### Task material
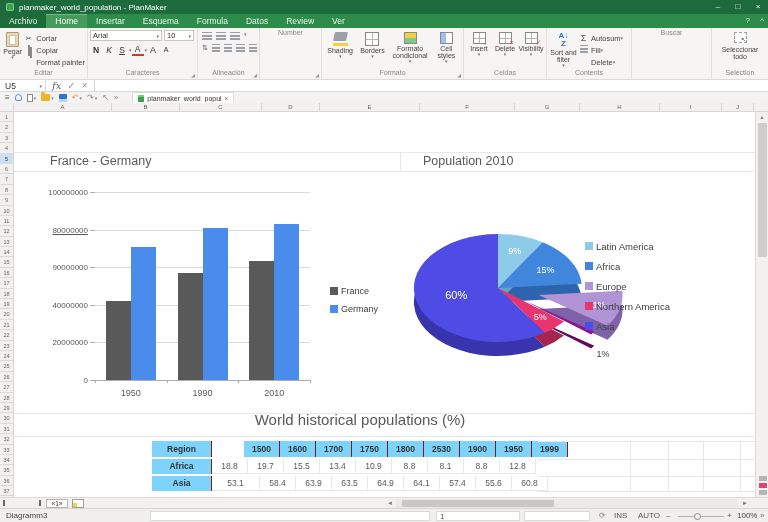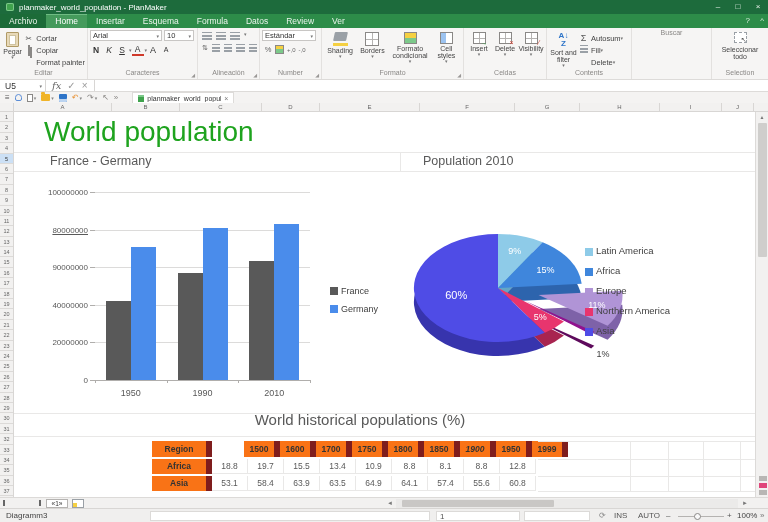--- a/index.html
+++ b/index.html
@@ -122,28 +122,28 @@
 .xcat { position:absolute; text-align:center; font-size:9px; color:#595959; }
 #bar-legend { position:absolute; left:288px; top:96px; }
 .lg-item { display:flex; align-items:center; height:18px; }
 .lg-marker { width:8px; height:8px; margin-right:3px; flex:none; }
 .lg-label { font-size:9px; color:#404040; white-space:nowrap; }
 
 
 #pie-wrap { position:absolute; left:386px; top:100px; width:355px; height:200px; }
 #pie-svg { position:absolute; left:0; top:0; }
 #pie-legend { position:absolute; left:185px; top:24px; }
-#pie-legend .lg-item { height:20px;align-items:flex-end; }
+#pie-legend .lg-item { height:20px; }
 #pie-legend .lg-label { font-size:9.5px; }
 
 
 #pop-table { position:absolute; left:138px; top:329px; }
 .trow { display:flex; margin-bottom:2px; }
 .tcell { flex:none; text-align:center; font-size:8.5px; }
-.tcell.th { background:#f97316; color:#333; font-weight:bold; border-right:6px solid #7f1d1d; }
+.tcell.th { background:#7dd3fc; color:#333; font-weight:bold; border-right:1px solid #7f1d1d; }
 .tcell.td { color:#595959; border-right:1px solid #e9e8e7; border-bottom:1px solid #e9e8e7; }
 .tgl-h { position:absolute; height:1px; background:#e9e8e7; left:524px; width:217px; }
 .tgl-v { position:absolute; width:1px; background:#e9e8e7; top:329px; height:51px; }
 
 
 .hscroll-row { height:11px; background:#f2f1f0; border-top:1px solid #dcdad8; position:relative; }
 .navbtn { position:absolute; top:2px; width:9px; height:7px; }
 .tri { width:0; height:0; border-top:3px solid transparent; border-bottom:3px solid transparent; display:inline-block; }
 .tri.left { border-right:4px solid #666; }
 .tri.right { border-left:4px solid #666; }
@@ -262,32 +262,20 @@
           <span class="lines-ic"></span>
           <span class="lines-ic"></span>
           <span class="lines-ic"></span>
         </div>
       </div>
       <div class="glabel">Alineación</div>
       <span class="launcher">◢</span>
     </div>
 
     <div class="rgroup" style="width:62px">
-      <div class="rbody" style="flex-direction:column">
-        <div class="combo" style="width:54px">
-            <span class="cv">Estándar</span>
-            <span class="ca">▾</span>
-          </div>
-        <div class="fmtrow">
-          <span class="fbtn" style="font-size:7.5px;color:#666">%</span>
-          <span class="cfmt-ic" style="width:9px;height:9px;margin-right:3px"></span>
-          <span style="font-size:6px;color:#666;margin-right:3px">+,0</span>
-          <span style="font-size:6px;color:#666">-,0</span>
-        </div>
-      </div>
       <div class="glabel">Number</div>
       <span class="launcher">◢</span>
     </div>
 
     <div class="rgroup" style="width:142px">
       <div class="rbody">
         <div class="bigbtn" style="width:33px">
           <span class="bucket-ic"></span>
           <span class="bucket-under"></span>
           <span class="blabel">Shading</span>
@@ -474,21 +462,20 @@
         <div class="rowh">31</div>
         <div class="rowh">32</div>
         <div class="rowh">33</div>
         <div class="rowh">34</div>
         <div class="rowh">35</div>
         <div class="rowh">36</div>
         <div class="rowh">37</div>
       </div>
 
     <div class="canvas">
-      <div class="doc-title">World population</div>
       <div class="hl" style="top:40px"></div>
       <div class="hl" style="top:59px"></div>
       <div class="vl" style="left:386px;top:40px;height:19px"></div>
       <div class="subt" style="left:36px;top:42px">France - Germany</div>
       <div class="subt" style="left:409px;top:42px">Population 2010</div>
 
       <div id="bar-chart">
         <div id="bar-legend">
             <div class="lg-item">
               <div class="lg-marker" style="background: rgb(89, 89, 89);"></div>
@@ -582,40 +569,40 @@
       <div class="hl" style="top:324px"></div>
 
       <div id="pop-table">
           <div class="trow">
             <div class="tcell th" style="width: 60px; line-height: 16px; height: 16px;">Region</div>
             <div class="tcell th" style="width: 36px; line-height: 16px; height: 16px; margin-left: 32px;">1500</div>
             <div class="tcell th" style="width: 36px; line-height: 16px; height: 16px;">1600</div>
             <div class="tcell th" style="width: 36px; line-height: 16px; height: 16px;">1700</div>
             <div class="tcell th" style="width: 36px; line-height: 16px; height: 16px;">1750</div>
             <div class="tcell th" style="width: 36px; line-height: 16px; height: 16px;">1800</div>
-            <div class="tcell th" style="width: 36px; line-height: 16px; height: 16px;">1850</div>
-            <div class="tcell th" style="width: 36px; line-height: 16px; height: 16px; font-style: italic;">1900</div>
+            <div class="tcell th" style="width: 36px; line-height: 16px; height: 16px;">2530</div>
+            <div class="tcell th" style="width: 36px; line-height: 16px; height: 16px;">1900</div>
             <div class="tcell th" style="width: 36px; line-height: 16px; height: 16px;">1950</div>
             <div class="tcell th" style="width: 36px; line-height: 16px; height: 16px;">1999</div>
           </div>
           <div class="trow">
             <div class="tcell th" style="width: 60px; line-height: 15px; height: 15px;">Africa</div>
             <div class="tcell td" style="width: 36px; line-height: 14px; height: 15px;">18.8</div>
             <div class="tcell td" style="width: 36px; line-height: 14px; height: 15px;">19.7</div>
             <div class="tcell td" style="width: 36px; line-height: 14px; height: 15px;">15.5</div>
             <div class="tcell td" style="width: 36px; line-height: 14px; height: 15px;">13.4</div>
             <div class="tcell td" style="width: 36px; line-height: 14px; height: 15px;">10.9</div>
             <div class="tcell td" style="width: 36px; line-height: 14px; height: 15px;">8.8</div>
             <div class="tcell td" style="width: 36px; line-height: 14px; height: 15px;">8.1</div>
             <div class="tcell td" style="width: 36px; line-height: 14px; height: 15px;">8.8</div>
             <div class="tcell td" style="width: 36px; line-height: 14px; height: 15px;">12.8</div>
           </div>
           <div class="trow">
             <div class="tcell th" style="width: 60px; line-height: 15px; height: 15px;">Asia</div>
-            <div class="tcell td" style="width: 36px; line-height: 14px; height: 15px;">53.1</div>
+            <div class="tcell td" style="width: 48px; line-height: 14px; height: 15px;">53.1</div>
             <div class="tcell td" style="width: 36px; line-height: 14px; height: 15px;">58.4</div>
             <div class="tcell td" style="width: 36px; line-height: 14px; height: 15px;">63.9</div>
             <div class="tcell td" style="width: 36px; line-height: 14px; height: 15px;">63.5</div>
             <div class="tcell td" style="width: 36px; line-height: 14px; height: 15px;">64.9</div>
             <div class="tcell td" style="width: 36px; line-height: 14px; height: 15px;">64.1</div>
             <div class="tcell td" style="width: 36px; line-height: 14px; height: 15px;">57.4</div>
             <div class="tcell td" style="width: 36px; line-height: 14px; height: 15px;">55.6</div>
             <div class="tcell td" style="width: 36px; line-height: 14px; height: 15px;">60.8</div>
           </div>
         </div>

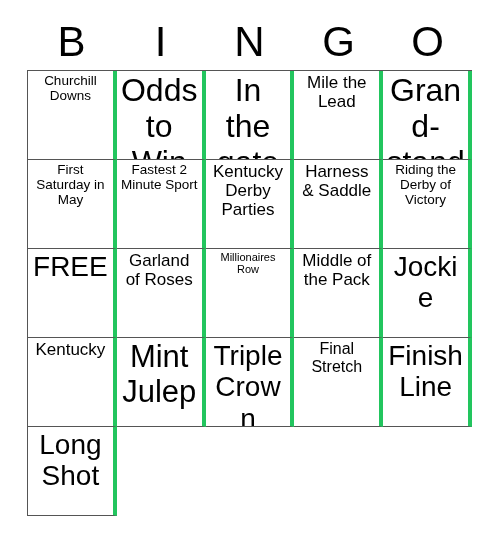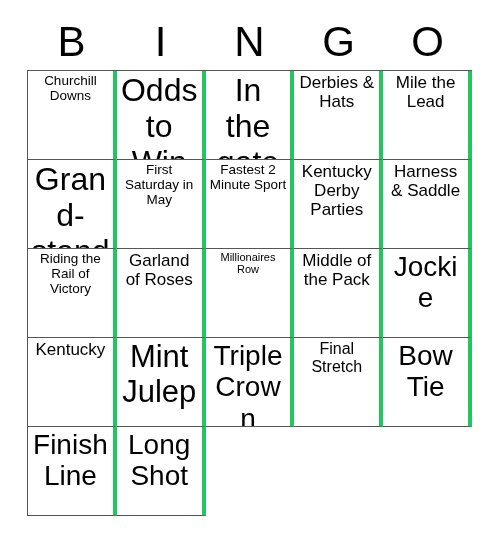--- a/index.html
+++ b/index.html
@@ -102,42 +102,42 @@
       <div class="cell">
         <span class="cell-text fs-sm">Churchill Downs</span>
       </div>
       <div class="cell">
         <span class="cell-text fs-xl">Odds to Win</span>
       </div>
       <div class="cell">
         <span class="cell-text fs-xl">In the gate</span>
       </div>
       <div class="cell">
-        <span class="cell-text fs-md">Derbies &amp; Hats</span>
-      </div>
-      <div class="cell">
         <span class="cell-text fs-md">Mile the Lead</span>
       </div>
       <div class="cell">
         <span class="cell-text fs-xl">Grand-stand</span>
       </div>
       <div class="cell">
         <span class="cell-text fs-sm">First Saturday in May</span>
       </div>
       <div class="cell">
         <span class="cell-text fs-sm">Fastest 2 Minute Sport</span>
       </div>
       <div class="cell">
         <span class="cell-text fs-md">Kentucky Derby Parties</span>
       </div>
       <div class="cell">
         <span class="cell-text fs-md">Harness &amp; Saddle</span>
       </div>
       <div class="cell">
-        <span class="cell-text fs-sm">Riding the Rail of Victory</span>
+        <span class="cell-text fs-sm">Riding the Derby of Victory</span>
+      </div>
+      <div class="cell">
+        <span class="cell-text fs-xxl">FREE</span>
       </div>
       <div class="cell">
         <span class="cell-text fs-md">Garland of Roses</span>
       </div>
       <div class="cell">
         <span class="cell-text fs-xs">Millionaires Row</span>
       </div>
       <div class="cell">
         <span class="cell-text fs-md">Middle of the Pack</span>
       </div>
@@ -150,23 +150,20 @@
       <div class="cell">
         <span class="cell-text fs-huge">Mint Julep</span>
       </div>
       <div class="cell">
         <span class="cell-text fs-xxl">Triple Crown</span>
       </div>
       <div class="cell">
         <span class="cell-text fs-lg">Final Stretch</span>
       </div>
       <div class="cell">
-        <span class="cell-text fs-xxl">Bow Tie</span>
-      </div>
-      <div class="cell">
         <span class="cell-text fs-xxl">Finish Line</span>
       </div>
       <div class="cell">
         <span class="cell-text fs-xxl">Long Shot</span>
       </div>
     </div>
 
 </div>
 
 </body></html>

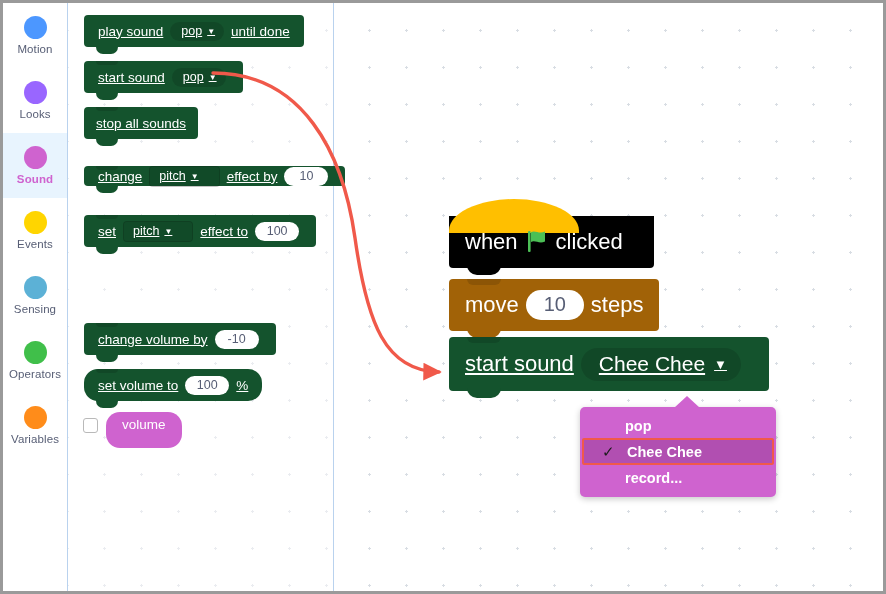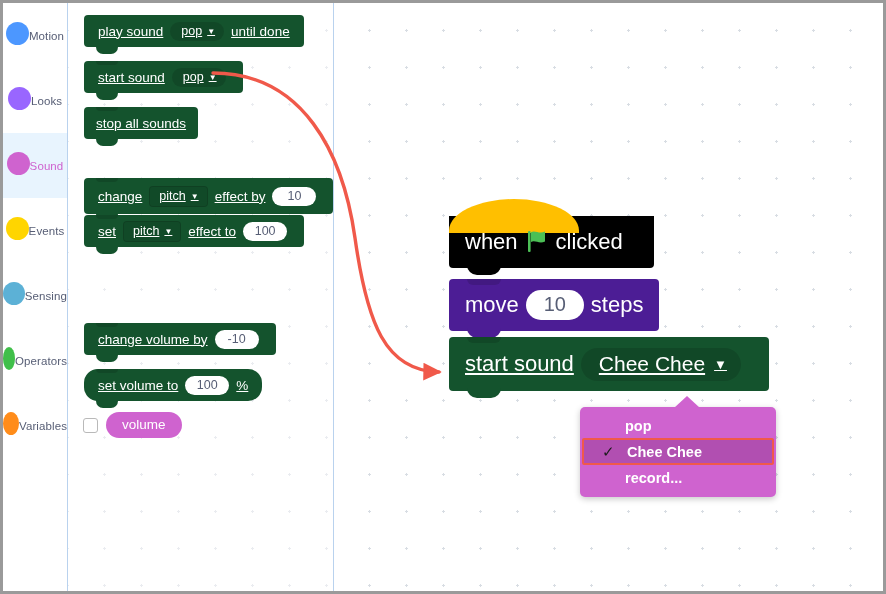--- a/index.html
+++ b/index.html
@@ -46,39 +46,40 @@
     background: #ffffff;
     border-right: 1px solid #b9d2ee;
     border-top-left-radius: 12px;
     box-sizing: border-box;
     z-index: 5;
   }
   .cat {
     position: relative;
     height: 65px;
     display: flex;
-    flex-direction: row;
+    flex-direction: column;
     align-items: center;
     justify-content: center;
     cursor: pointer;
     box-sizing: border-box;
   }
   .cat .dot {
     width: 23px; height: 23px;
     border-radius: 50%;
     margin-bottom: 4px;
   }
   .cat .lbl {
     font-size: 11.5px;
     color: #575e75;
     letter-spacing: .1px;
     white-space: nowrap;
   }
   .cat.active {
     background: #e8f4fe;
+    font-weight: bold;
   }
   .cat.active .lbl {
     color: #cf63cf;
   }
 
   
   #palette {
     position: absolute;
     left: 65px; top: 0;
     width: 266px; height: 588px;
@@ -117,21 +118,21 @@
     left: 12px;
     top: 0px;
     width: 22px; height: 4px;
     background: rgba(0,0,0,.13);
     border-bottom-left-radius: 7px;
     border-bottom-right-radius: 7px;
   }
   .blk.nonotchtop::before { display: none; }
 
   .sound-blk  { background: #14532d; text-decoration: underline; }
-  .motion-blk { background: #4c1d95; }
+  .motion-blk { background: #a16207; }
   .event-blk  { background: #000000; }
 
   .blk .txt { padding: 0 2px; }
 
   
   .field-dd {
     display: inline-flex;
     align-items: center;
     gap: 5px;
     background: rgba(0,0,0,.13);
@@ -145,21 +146,21 @@
     font-size: 8px;
     line-height: 1;
     position: relative;
     top: 1px;
   }
   
   .field-dd.rect {
     border-radius: 4px;
     background: rgba(0,0,0,.10);
     border: 1px solid rgba(0,0,0,.14);
-    padding: 2px 8px 3px 9px;
+    padding: 2px 20px 3px 9px;
   }
   
   .field-num {
     display: inline-flex;
     align-items: center;
     justify-content: center;
     background: #ffffff;
     color: #575e75;
     border-radius: 12px;
     min-width: 26px;
@@ -169,21 +170,21 @@
   }
   
   .reporter {
     position: absolute;
     display: flex;
     align-items: center;
     justify-content: center;
     background: #cf63cf;
     color: #fff;
     border-radius: 14px;
-    padding: 5px 16px 6px;
+    padding: 5px 16px 16px;
     cursor: pointer;
     user-select: none;
   }
   .chk {
     position: absolute;
     width: 15px; height: 15px;
     border: 1.5px solid #b9b9b9;
     border-radius: 3px;
     background: #fff;
     cursor: pointer;
@@ -330,21 +331,21 @@
       <span class="field-dd">
         <span>pop</span>
         <span class="caret">▼</span>
       </span>
     </div>
 
     <div class="blk stack sound-blk" style="left:16px; top:104px; height:32px; padding:0 10px;">
       <span class="txt">stop all sounds</span>
     </div>
 
-    <div class="blk stack sound-blk" style="left:16px; top:175px; height:36px; padding:0 12px;">
+    <div class="blk stack sound-blk" style="left:16px; top:163px; height:20px; padding:0 12px;">
       <span class="txt">change</span>
       <span class="field-dd rect">
         <span>pitch</span>
         <span class="caret">▼</span>
       </span>
       <span class="txt">effect by</span>
       <span class="field-num">10</span>
     </div>
 
     <div class="blk stack sound-blk" style="left:16px; top:212px; height:32px; padding:0 12px;">

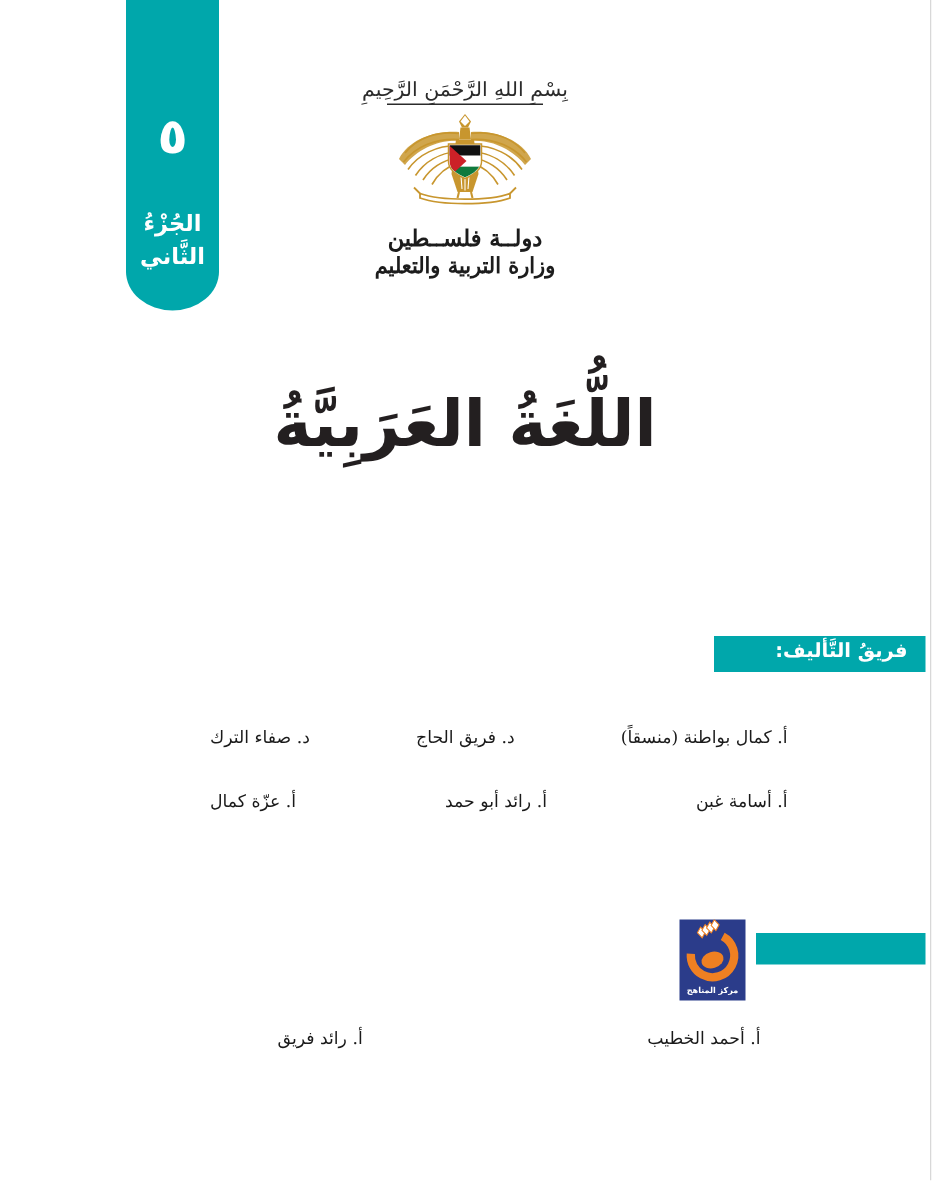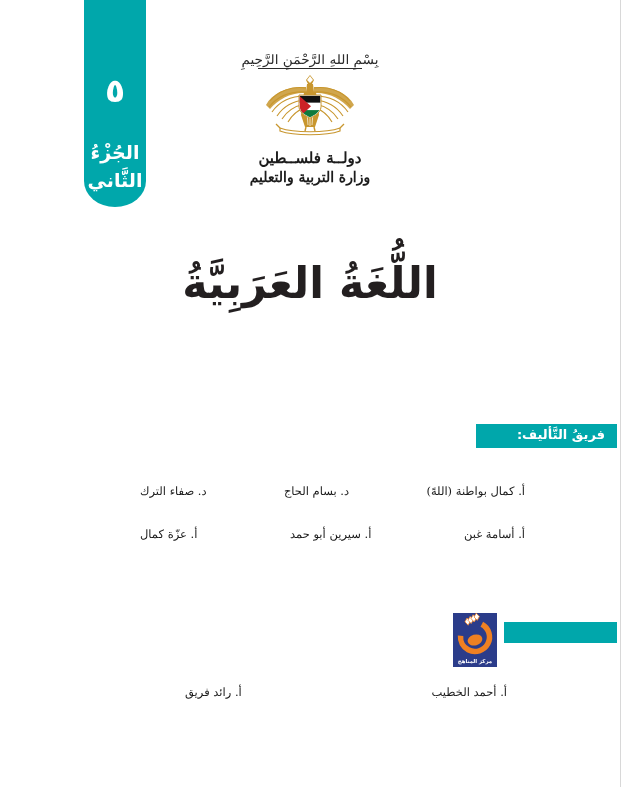--- a/index.html
+++ b/index.html
@@ -43,21 +43,21 @@
     line-height: 1;
     font-weight: bold;
     color: #ffffff;
     font-family: "DejaVu Sans", sans-serif;
   }
   #volume-label {
     position: absolute;
     left: 0;
     right: 0;
     top: 145px;
-    font-size: 19px;
+    font-size: 15px;
     line-height: 1.45;
     font-weight: bold;
     color: #ffffff;
     font-family: "DejaVu Sans", sans-serif;
   }
   #volume-label span { display: block; }
 
   
   #ministry-block {
     position: absolute;
@@ -266,30 +266,30 @@
   </div>
 
   <div id="book-title">اللُّغَةُ العَرَبِيَّةُ</div>
 
   <div id="team-band">
     <div id="team-band-label">فريقُ التَّأليف:</div>
   </div>
 
   <div class="author-row" id="author-row-1">
     <div class="cells">
-      <div class="author-name">أ. كمال بواطنة (اللهً)</div>
-      <div class="author-name">د. بسام الحاج</div>
+      <div class="author-name">أ. كمال بواطنة (منسقاً)</div>
+      <div class="author-name">د. فريق الحاج</div>
       <div class="author-name">د. صفاء الترك</div>
     </div>
   </div>
 
   <div class="author-row" id="author-row-2">
     <div class="cells">
       <div class="author-name">أ. أسامة غبن</div>
-      <div class="author-name">أ. سيرين أبو حمد</div>
+      <div class="author-name">أ. رائد أبو حمد</div>
       <div class="author-name">أ. عزّة كمال</div>
     </div>
   </div>
 
   <div class="author-row" id="author-row-3">
     <div class="cells">
       <div class="author-name">أ. أحمد الخطيب</div>
       <div class="author-name">أ. رائد فريق</div>
     </div>
   </div>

### Task goal
Print the material above word for word, first line through the line with "color:#595959; border-right:1px solid", and leave every picture out.

### Solution
--- a/index.html
+++ b/index.html
@@ -122,28 +122,28 @@
 .xcat { position:absolute; text-align:center; font-size:9px; color:#595959; }
 #bar-legend { position:absolute; left:288px; top:96px; }
 .lg-item { display:flex; align-items:center; height:18px; }
 .lg-marker { width:8px; height:8px; margin-right:3px; flex:none; }
 .lg-label { font-size:9px; color:#404040; white-space:nowrap; }
 
 
 #pie-wrap { position:absolute; left:386px; top:100px; width:355px; height:200px; }
 #pie-svg { position:absolute; left:0; top:0; }
 #pie-legend { position:absolute; left:185px; top:24px; }
-#pie-legend .lg-item { height:20px;align-items:flex-end; }
+#pie-legend .lg-item { height:20px; }
 #pie-legend .lg-label { font-size:9.5px; }
 
 
 #pop-table { position:absolute; left:138px; top:329px; }
 .trow { display:flex; margin-bottom:2px; }
 .tcell { flex:none; text-align:center; font-size:8.5px; }
-.tcell.th { background:#f97316; color:#333; font-weight:bold; border-right:6px solid #7f1d1d; }
+.tcell.th { background:#7dd3fc; color:#333; font-weight:bold; border-right:1px solid #7f1d1d; }
 .tcell.td { color:#595959; border-right:1px solid #e9e8e7; border-bottom:1px solid #e9e8e7; }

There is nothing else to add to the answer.